WORK INSTRUCTIONS =
**1)** Transcribe everything in the passage on the Ren and its director from "The Renaissance Society" down to "artists and curators.".
**2)** According to the passage on the Ren and its director, in what year was the Ren founded?
**3)** Render this sentence from the passage on the Ren and its director into Spanish: "All of the programs are free and open to the public."

TEXT UNDER STUDY =
★ ★ ★ ★ ★ ★ ★

Myriam Ben Salah joined the Ren as director and chief curator in 2020 after coorganizing Made in LA 2020, the Hammer Museum’s biennial. From 2009 to 2016 she was responsible for special projects and public programs at the Palais de Tokyo in Paris, focusing on performance art, moving image, and publishing initiatives. In 2018 she was the guest curator of the 10th edition of the Abraaj Group Art Prize. She was editor-in-chief of Kaleidoscope Magazine from 2016 to 2019. At the Ren she conceives of and oversees the entire exhibition and publication program as well as an ongoing program of lectures, concerts, and events in close collaboration with the Ren’s curatorial staff. She is a contributor to numerous art publications and catalogues and sits on acquisition juries. She holds a master’s degree in media art and culture from HEC, Paris, and a bachelor’s degree in theatre and performance from La Sorbonne.

The Renaissance Society at the University of Chicago (the Ren) is an independent, non-collecting contemporary art institution that combines an experimental ethos, great flexibility in working with artists, and rigorous forms of critical inquiry. The Ren sets out to reimagine institutional practices and reduce barriers to creativity while also providing a strong intellectual framework around every project. All of the programs are free and open to the public. For over 100 years, since its founding in 1915, the Ren has been a crucible for creative innovation and a place of empathetic dialogue between thought-leading artists and curators.

★ ★ ★ ★ ★ ★ ★

RECORD EXCERPTS =
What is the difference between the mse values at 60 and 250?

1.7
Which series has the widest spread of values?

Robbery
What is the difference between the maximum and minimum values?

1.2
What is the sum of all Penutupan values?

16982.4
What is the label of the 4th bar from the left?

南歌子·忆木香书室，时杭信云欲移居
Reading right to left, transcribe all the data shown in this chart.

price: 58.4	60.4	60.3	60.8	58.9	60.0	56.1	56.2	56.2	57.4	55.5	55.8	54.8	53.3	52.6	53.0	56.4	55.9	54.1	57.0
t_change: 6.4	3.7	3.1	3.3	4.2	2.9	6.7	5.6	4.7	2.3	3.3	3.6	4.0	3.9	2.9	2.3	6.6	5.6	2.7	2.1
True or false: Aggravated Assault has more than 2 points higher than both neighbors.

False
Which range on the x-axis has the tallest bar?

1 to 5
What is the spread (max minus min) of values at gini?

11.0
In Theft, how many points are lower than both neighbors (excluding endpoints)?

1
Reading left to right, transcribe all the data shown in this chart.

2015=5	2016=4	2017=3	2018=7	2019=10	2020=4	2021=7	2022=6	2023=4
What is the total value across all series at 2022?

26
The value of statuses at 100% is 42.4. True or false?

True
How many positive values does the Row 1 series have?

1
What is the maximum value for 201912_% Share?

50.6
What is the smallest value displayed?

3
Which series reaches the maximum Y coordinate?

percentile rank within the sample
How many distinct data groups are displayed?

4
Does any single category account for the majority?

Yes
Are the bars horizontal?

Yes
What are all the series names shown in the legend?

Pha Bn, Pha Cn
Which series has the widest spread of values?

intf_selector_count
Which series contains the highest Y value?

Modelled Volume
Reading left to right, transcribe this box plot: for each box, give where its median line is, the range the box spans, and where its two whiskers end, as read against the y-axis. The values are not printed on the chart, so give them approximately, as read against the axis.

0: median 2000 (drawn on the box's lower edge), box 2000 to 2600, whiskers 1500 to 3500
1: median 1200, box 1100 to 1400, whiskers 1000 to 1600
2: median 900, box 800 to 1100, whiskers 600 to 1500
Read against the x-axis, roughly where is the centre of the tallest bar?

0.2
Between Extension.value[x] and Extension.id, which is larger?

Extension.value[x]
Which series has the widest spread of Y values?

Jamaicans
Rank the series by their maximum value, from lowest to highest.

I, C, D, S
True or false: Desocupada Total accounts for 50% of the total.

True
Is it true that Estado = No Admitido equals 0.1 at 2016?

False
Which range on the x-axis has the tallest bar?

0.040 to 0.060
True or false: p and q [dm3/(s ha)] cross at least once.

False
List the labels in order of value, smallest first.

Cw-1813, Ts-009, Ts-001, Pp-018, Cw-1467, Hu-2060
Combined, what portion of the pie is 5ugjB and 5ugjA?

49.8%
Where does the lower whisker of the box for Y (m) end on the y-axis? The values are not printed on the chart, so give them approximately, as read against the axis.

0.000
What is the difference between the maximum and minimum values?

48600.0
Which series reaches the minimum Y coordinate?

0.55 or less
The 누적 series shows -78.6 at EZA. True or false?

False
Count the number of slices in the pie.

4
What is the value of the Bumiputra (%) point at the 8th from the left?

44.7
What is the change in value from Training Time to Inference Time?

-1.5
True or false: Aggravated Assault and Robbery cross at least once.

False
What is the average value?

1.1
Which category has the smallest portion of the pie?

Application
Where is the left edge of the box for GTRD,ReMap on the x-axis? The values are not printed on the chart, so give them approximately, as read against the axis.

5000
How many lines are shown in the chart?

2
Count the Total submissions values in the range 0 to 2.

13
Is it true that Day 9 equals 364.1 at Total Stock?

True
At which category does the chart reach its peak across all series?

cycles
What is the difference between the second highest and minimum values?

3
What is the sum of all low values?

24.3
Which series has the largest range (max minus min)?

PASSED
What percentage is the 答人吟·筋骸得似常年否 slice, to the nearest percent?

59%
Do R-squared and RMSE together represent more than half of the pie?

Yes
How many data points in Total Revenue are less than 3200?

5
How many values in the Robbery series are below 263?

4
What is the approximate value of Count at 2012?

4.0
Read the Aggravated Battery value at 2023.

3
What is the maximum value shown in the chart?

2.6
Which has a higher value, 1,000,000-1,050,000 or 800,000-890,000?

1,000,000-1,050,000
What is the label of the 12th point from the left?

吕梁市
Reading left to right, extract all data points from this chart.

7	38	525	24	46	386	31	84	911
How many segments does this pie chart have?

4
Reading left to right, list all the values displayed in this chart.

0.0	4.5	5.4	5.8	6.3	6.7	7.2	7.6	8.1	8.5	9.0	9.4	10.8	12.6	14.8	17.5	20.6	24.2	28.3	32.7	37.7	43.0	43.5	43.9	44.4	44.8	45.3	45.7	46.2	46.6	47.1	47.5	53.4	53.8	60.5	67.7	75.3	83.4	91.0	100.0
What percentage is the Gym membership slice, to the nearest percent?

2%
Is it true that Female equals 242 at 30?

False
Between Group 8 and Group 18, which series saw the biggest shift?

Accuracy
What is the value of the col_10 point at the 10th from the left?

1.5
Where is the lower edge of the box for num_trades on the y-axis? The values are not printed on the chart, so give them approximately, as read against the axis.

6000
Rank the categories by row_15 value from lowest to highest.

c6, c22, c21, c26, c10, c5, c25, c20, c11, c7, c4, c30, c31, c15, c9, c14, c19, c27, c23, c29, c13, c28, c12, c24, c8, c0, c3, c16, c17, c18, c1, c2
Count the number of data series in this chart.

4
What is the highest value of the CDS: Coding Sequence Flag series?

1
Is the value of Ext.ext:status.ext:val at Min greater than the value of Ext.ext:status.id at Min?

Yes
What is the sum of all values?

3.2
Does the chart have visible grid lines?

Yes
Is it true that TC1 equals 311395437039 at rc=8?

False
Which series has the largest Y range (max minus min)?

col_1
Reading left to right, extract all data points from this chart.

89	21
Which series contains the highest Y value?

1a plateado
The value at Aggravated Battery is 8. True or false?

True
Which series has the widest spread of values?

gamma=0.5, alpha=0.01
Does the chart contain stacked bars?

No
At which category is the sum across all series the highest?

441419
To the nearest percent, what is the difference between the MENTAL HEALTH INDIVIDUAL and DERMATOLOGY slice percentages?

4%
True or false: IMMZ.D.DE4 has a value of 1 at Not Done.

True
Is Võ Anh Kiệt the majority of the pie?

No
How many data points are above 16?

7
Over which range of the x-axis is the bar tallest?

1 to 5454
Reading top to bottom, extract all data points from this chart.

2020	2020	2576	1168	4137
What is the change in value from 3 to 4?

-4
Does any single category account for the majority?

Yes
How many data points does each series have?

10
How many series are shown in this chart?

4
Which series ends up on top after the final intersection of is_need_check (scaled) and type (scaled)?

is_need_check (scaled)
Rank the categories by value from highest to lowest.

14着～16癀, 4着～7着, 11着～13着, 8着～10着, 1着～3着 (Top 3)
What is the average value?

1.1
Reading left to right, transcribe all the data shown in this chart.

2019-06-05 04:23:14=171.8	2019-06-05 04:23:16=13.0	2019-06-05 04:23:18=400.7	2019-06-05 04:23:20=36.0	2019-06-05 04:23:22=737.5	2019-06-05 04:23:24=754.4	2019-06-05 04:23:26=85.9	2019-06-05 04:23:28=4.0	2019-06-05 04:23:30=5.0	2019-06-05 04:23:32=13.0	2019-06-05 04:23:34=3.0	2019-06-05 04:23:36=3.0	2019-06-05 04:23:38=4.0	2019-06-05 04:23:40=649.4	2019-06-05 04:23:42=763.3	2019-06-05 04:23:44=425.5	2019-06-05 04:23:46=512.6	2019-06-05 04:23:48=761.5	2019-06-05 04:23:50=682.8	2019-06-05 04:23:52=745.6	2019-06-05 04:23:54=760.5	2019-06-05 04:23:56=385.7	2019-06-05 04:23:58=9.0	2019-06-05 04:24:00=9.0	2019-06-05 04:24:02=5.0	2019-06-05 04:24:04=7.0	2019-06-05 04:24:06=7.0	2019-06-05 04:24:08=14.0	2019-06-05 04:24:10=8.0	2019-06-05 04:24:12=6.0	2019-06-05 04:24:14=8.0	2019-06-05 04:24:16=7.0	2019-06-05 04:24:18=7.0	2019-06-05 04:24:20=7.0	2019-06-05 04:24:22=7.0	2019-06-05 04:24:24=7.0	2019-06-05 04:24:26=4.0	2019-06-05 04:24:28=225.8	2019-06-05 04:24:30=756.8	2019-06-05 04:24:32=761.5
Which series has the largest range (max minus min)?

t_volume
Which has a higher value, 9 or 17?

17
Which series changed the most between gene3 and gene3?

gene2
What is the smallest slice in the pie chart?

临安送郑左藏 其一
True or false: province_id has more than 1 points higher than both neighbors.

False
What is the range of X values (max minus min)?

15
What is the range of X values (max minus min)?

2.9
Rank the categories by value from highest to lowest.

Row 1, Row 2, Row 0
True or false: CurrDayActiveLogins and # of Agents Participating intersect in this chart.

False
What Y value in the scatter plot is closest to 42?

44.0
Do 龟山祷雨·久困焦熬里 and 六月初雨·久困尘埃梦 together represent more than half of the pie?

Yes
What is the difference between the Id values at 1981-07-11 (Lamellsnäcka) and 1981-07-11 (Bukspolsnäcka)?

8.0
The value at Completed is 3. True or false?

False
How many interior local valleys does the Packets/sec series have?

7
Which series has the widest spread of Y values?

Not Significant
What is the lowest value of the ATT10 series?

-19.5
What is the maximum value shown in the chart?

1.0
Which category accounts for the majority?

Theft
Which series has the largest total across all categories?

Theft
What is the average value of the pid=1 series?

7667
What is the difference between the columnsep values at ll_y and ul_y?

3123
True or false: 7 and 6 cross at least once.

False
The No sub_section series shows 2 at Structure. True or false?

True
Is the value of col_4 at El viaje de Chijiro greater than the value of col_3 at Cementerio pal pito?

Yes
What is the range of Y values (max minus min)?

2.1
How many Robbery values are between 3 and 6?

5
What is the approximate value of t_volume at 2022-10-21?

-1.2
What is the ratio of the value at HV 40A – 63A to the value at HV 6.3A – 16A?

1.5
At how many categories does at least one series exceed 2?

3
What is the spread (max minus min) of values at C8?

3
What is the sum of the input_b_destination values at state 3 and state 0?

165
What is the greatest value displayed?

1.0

★ ★ ★ ★ ★ ★ ★

TASK SOLUTIONS =
**1)**
The Renaissance Society at the University of Chicago (the Ren) is an independent, non-collecting contemporary art institution that combines an experimental ethos, great flexibility in working with artists, and rigorous forms of critical inquiry. The Ren sets out to reimagine institutional practices and reduce barriers to creativity while also providing a strong intellectual framework around every project. All of the programs are free and open to the public. For over 100 years, since its founding in 1915, the Ren has been a crucible for creative innovation and a place of empathetic dialogue between thought-leading artists and curators.

**2)** 1915

**3)** Todos los programas son gratuitos y abiertos al público.